Tekken 8

Xbox Series X/S, PS5, PC fighting

Imagine the thrill of it, 1976, walking into an arcade and seeing Sega’s Heavyweight Champ, widely considered the world’s first two-player fighting game.

It was the beginning of a new genre in video games, that has grown over the years, to the point that you can now play for money, if you’re tough enough, in the world of eSports.

This fighting franchise from Japan also appeared in arcades first, before being ported to Sony’s original console the PlayStation in 1994.

boom reviews Tekken 8
Are you sure you wouldn't prefer to go dancing instead?

This iteration then is the first to grace the ‘next’ generation of consoles, featuring a fair share of characters, old and new to fight it out.

There is a story mode for you to enjoy, which is, admittedly, a fairly fun experience. It sort of involves the franchises bread and butter, the king of Iron Fist tournament, which you partake in as the main protagonist Jin, as well as a few other characters along the way, with the goal of beating all your opponents and going for the Iron Fist win.

It’s a hugely cinematic affair, with impressive cut scenes that develop the story, as well as give your fingers a well earned rest between fights, all wrapped up in a sumptuous orchestral score.

boom reviews - Tekken 8
you did say you wanted the full blow dry treatment right?

It’s also nice to see that you don’t play solely as Jin throughout the campaign, which would have been on the dull side. The game also switches it up fairly deep into it, changing the whole dynamic of the game somewhat, with you taking on multiple foes at once, which was most welcome.

The thing is, you’re either into the fighting genre, or you’re not. It’s not a genre we automatically gravitate too, especially when you consider the last title we really dived into was Soulcalibur back on the Dreamcast.

We can see the appeal though, especially playing with a friend. Of course as soon as you go online, which you can do with either a ranked match or a quicky, you’re likely to run in to a fair amount of oiks with an unhealthy competitive streak in them.

We did have issues with our version however, on the Xbox Series X – or at least the official controller; the glassed-eyed buttons don’t feel anywhere near as responsive as they need to be for a game such as this. They are hard on the fingers for repetitive play, leading to fatigue fairly early on. Perhaps this is less of an issue on the PS5, and PC where you can pair the game with your own controller, but it was certainly not a game that you could comfortably have a long gaming session with.
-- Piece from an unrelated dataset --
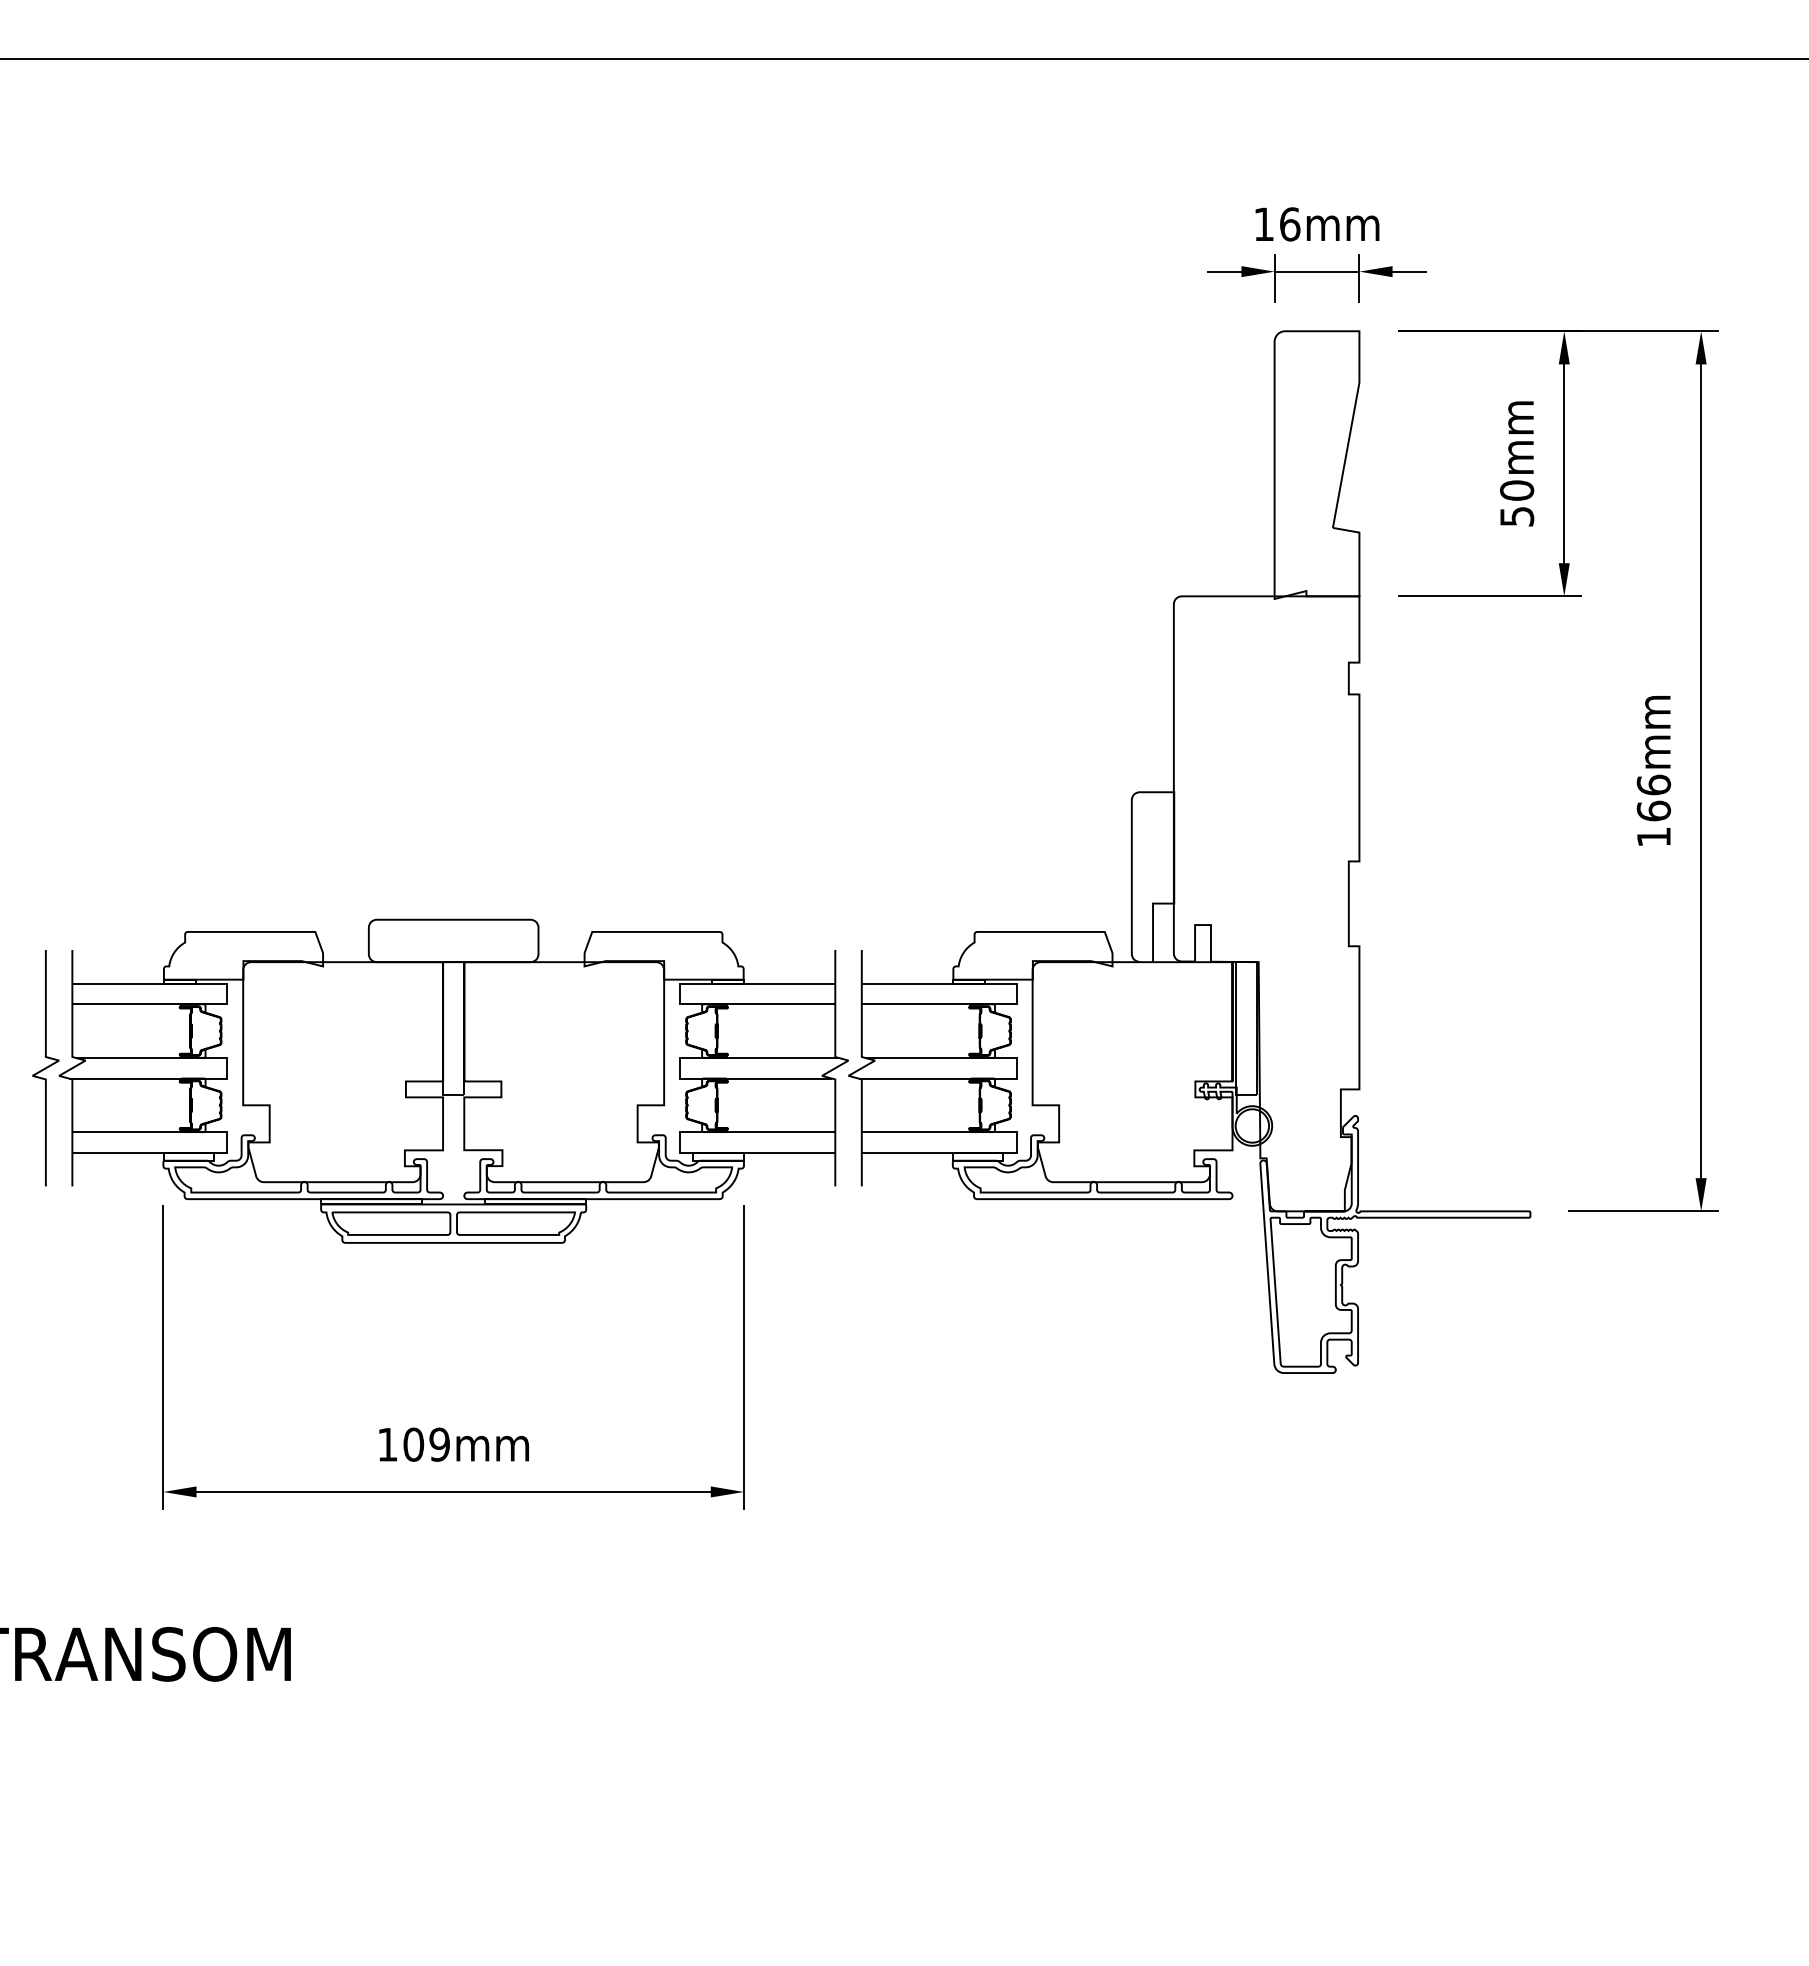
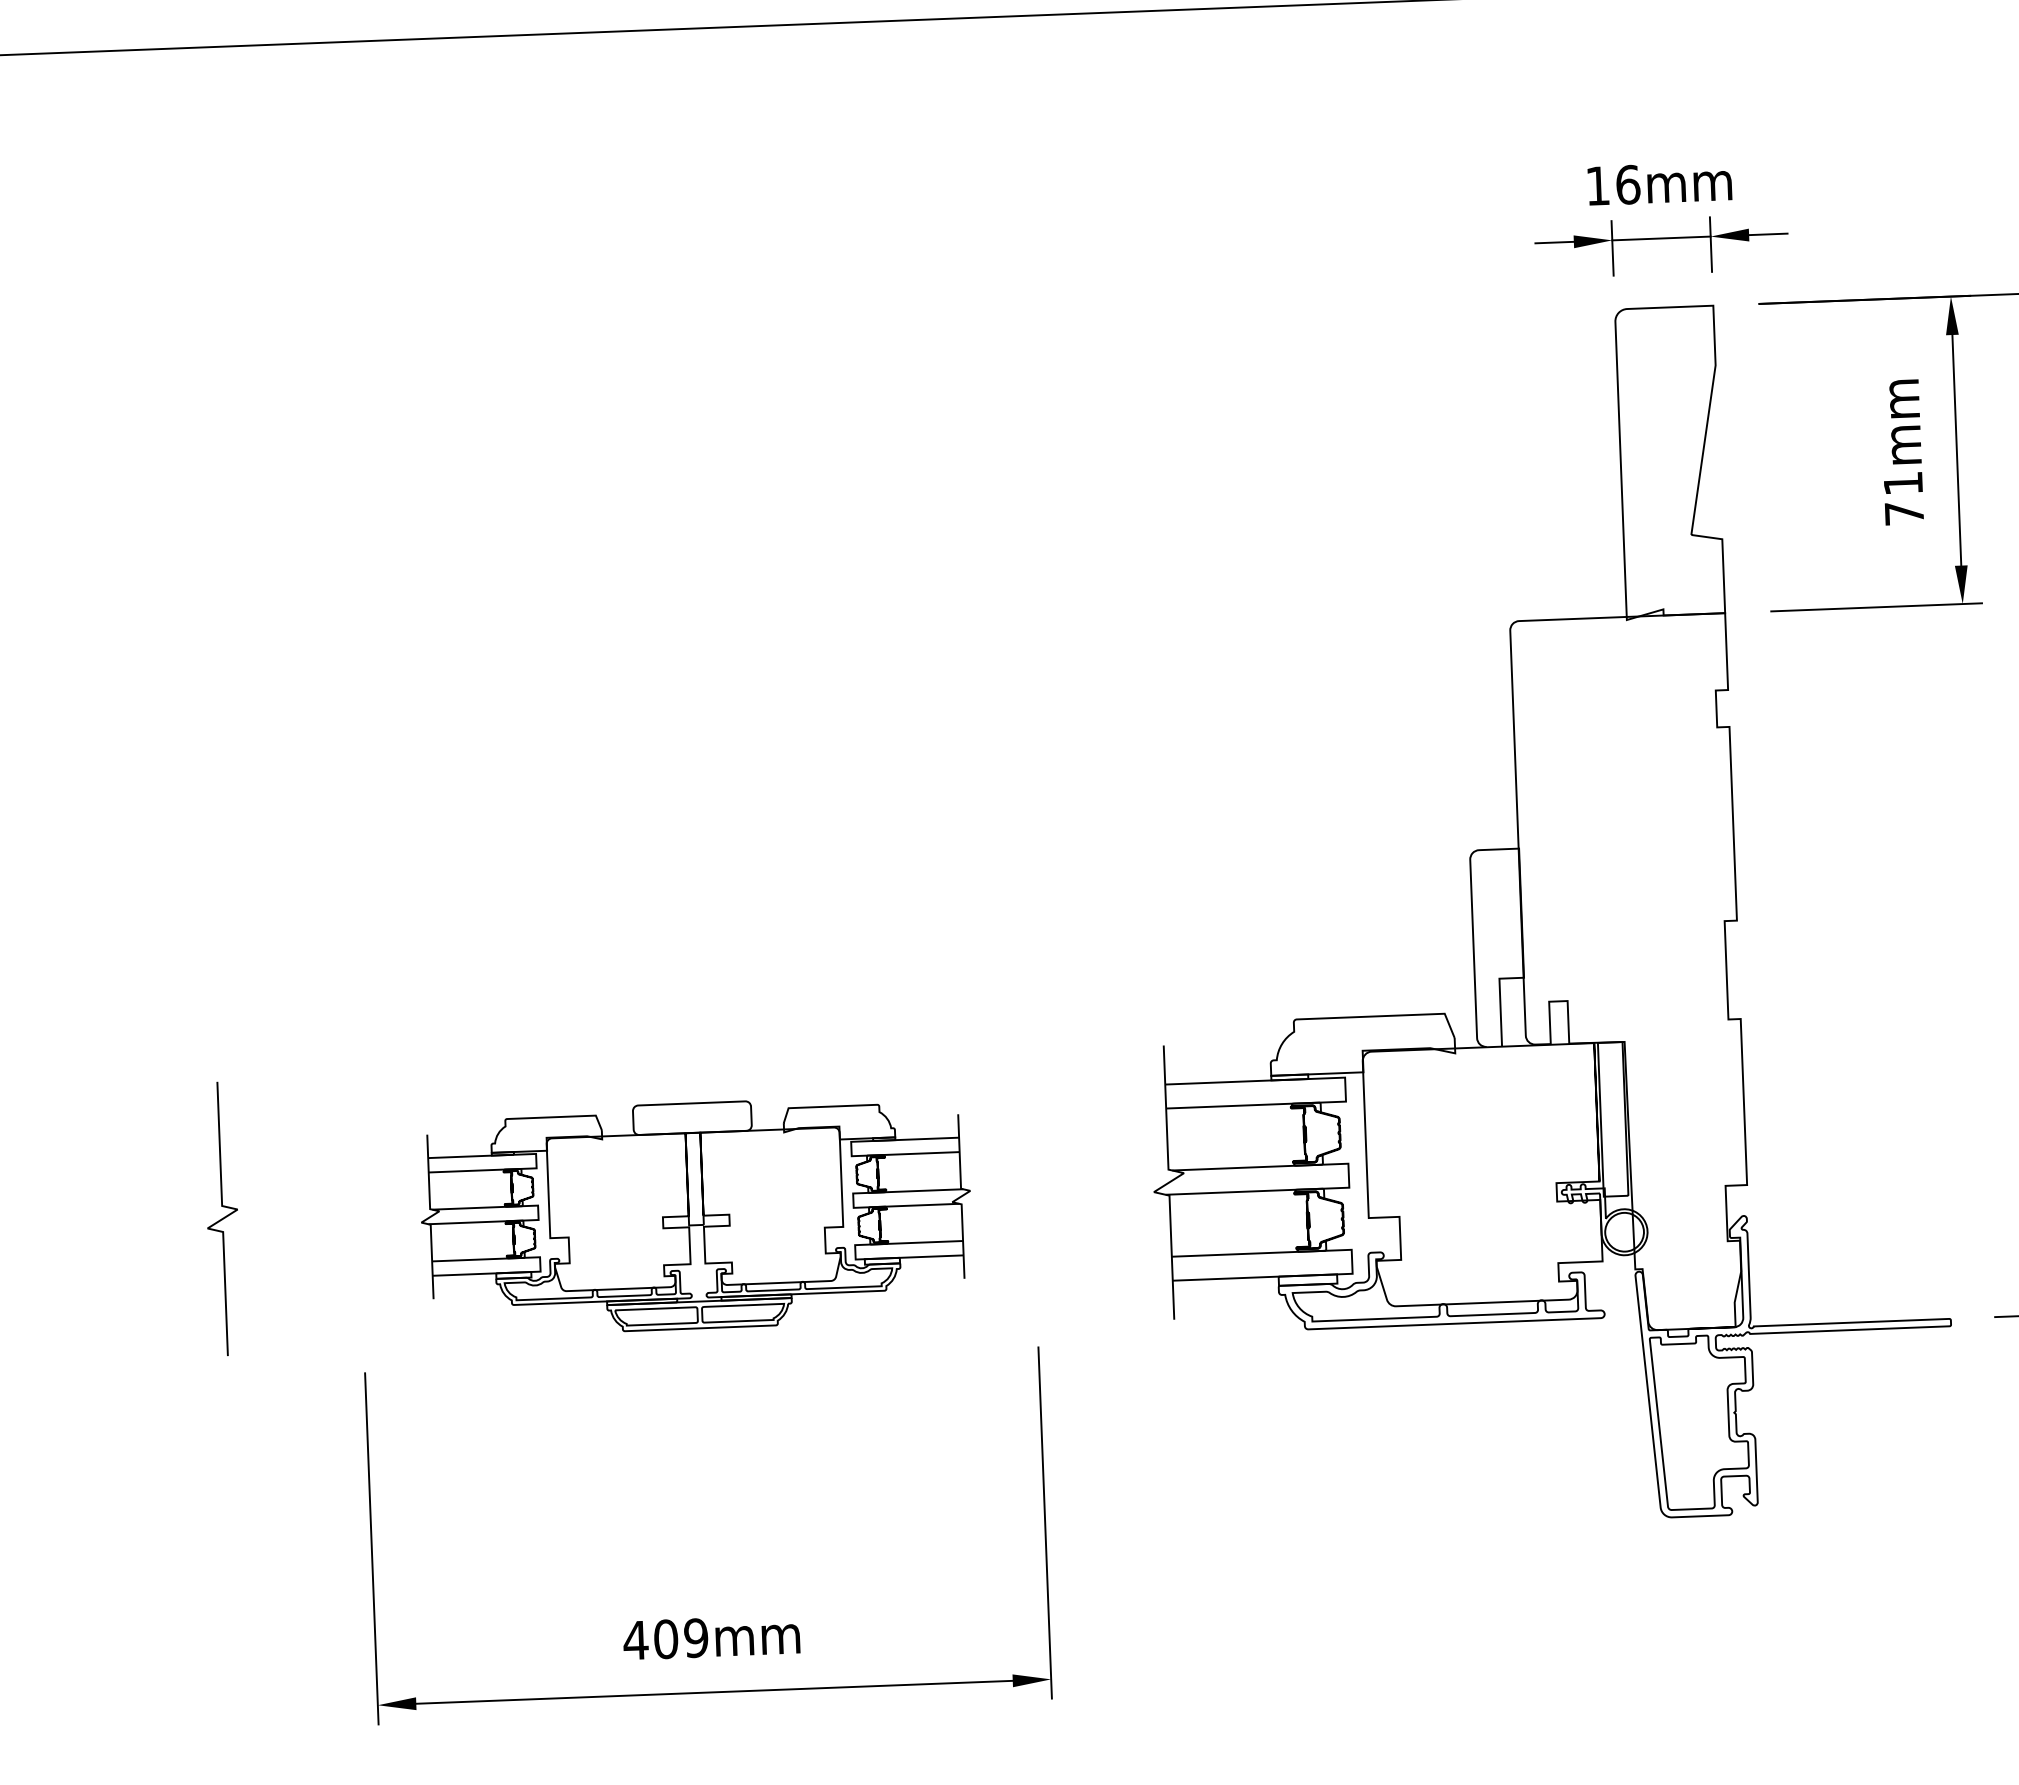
text: (1517, 503) -> (1904, 498), 50mm -> 71mm
part: (453, 1080) -> (695, 1215), size x0.6
text: (387, 1444) -> (635, 1640), 109mm -> 409mm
The Arcade Quest is a cute addition, as you create an avatar to play in an arcade for coins and to level up. Sadly the only game you can play is Tekken, which feels like the developers missing a trick here with a few arcade classics thrown in for good measure.

And of course each player has their own special moves that can pulled out when the time arises, as well as the “heat” system and “tornado” hits, which just add to the spectacle of it all.

Overall Tekken 8 appears to be an accomplished entry in the franchise, and certainly looks lush being the first major fighting game to utilise the Unreal Engine 5.

Having completed the story mode however, there is no other real draw, other than the occasional grudge fight with mates, and sadly it doesn’t do enough to pull lapsed fighters like us, back into the tournament for a bust up.

But if fighting games are in your blood – which you should probably see a doctor about, quite honestly - Tekken 8 will hit you up with what you need.